DATA RECORDS:
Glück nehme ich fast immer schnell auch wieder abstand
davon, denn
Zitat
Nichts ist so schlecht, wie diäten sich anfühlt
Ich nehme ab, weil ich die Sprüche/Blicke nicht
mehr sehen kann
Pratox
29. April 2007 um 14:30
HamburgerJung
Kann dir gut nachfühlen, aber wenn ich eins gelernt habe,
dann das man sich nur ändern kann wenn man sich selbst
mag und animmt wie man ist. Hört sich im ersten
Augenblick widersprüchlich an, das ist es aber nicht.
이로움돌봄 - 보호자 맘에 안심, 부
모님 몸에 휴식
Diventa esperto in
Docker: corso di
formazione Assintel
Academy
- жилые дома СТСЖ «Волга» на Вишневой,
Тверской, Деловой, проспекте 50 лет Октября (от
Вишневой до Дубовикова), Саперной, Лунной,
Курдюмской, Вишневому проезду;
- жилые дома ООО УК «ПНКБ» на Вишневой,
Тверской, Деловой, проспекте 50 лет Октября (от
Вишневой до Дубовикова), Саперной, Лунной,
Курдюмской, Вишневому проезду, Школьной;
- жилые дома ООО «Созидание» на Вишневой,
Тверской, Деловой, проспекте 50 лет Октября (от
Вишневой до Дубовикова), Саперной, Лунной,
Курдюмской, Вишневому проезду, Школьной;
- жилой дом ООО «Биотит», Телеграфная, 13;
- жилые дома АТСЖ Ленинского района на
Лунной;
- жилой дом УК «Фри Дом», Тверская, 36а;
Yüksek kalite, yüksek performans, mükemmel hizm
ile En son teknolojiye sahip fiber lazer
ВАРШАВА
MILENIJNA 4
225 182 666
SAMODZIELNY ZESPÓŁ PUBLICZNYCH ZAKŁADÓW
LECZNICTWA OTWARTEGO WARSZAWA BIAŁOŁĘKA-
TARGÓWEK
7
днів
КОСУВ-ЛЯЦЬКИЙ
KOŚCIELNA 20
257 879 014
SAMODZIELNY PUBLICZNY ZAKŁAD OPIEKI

PROBLEM DETAILS:
Please write the full listing out again, exactly.

SOLUTION FOR THIS TASK:
Glück nehme ich fast immer schnell auch wieder abstand
davon, denn
Zitat
Nichts ist so schlecht, wie diäten sich anfühlt
Ich nehme ab, weil ich die Sprüche/Blicke nicht
mehr sehen kann
Pratox
29. April 2007 um 14:30
HamburgerJung
Kann dir gut nachfühlen, aber wenn ich eins gelernt habe,
dann das man sich nur ändern kann wenn man sich selbst
mag und animmt wie man ist. Hört sich im ersten
Augenblick widersprüchlich an, das ist es aber nicht.
이로움돌봄 - 보호자 맘에 안심, 부
모님 몸에 휴식
Diventa esperto in
Docker: corso di
formazione Assintel
Academy
- жилые дома СТСЖ «Волга» на Вишневой,
Тверской, Деловой, проспекте 50 лет Октября (от
Вишневой до Дубовикова), Саперной, Лунной,
Курдюмской, Вишневому проезду;
- жилые дома ООО УК «ПНКБ» на Вишневой,
Тверской, Деловой, проспекте 50 лет Октября (от
Вишневой до Дубовикова), Саперной, Лунной,
Курдюмской, Вишневому проезду, Школьной;
- жилые дома ООО «Созидание» на Вишневой,
Тверской, Деловой, проспекте 50 лет Октября (от
Вишневой до Дубовикова), Саперной, Лунной,
Курдюмской, Вишневому проезду, Школьной;
- жилой дом ООО «Биотит», Телеграфная, 13;
- жилые дома АТСЖ Ленинского района на
Лунной;
- жилой дом УК «Фри Дом», Тверская, 36а;
Yüksek kalite, yüksek performans, mükemmel hizm
ile En son teknolojiye sahip fiber lazer
ВАРШАВА
MILENIJNA 4
225 182 666
SAMODZIELNY ZESPÓŁ PUBLICZNYCH ZAKŁADÓW
LECZNICTWA OTWARTEGO WARSZAWA BIAŁOŁĘKA-
TARGÓWEK
7
днів
КОСУВ-ЛЯЦЬКИЙ
KOŚCIELNA 20
257 879 014
SAMODZIELNY PUBLICZNY ZAKŁAD OPIEKI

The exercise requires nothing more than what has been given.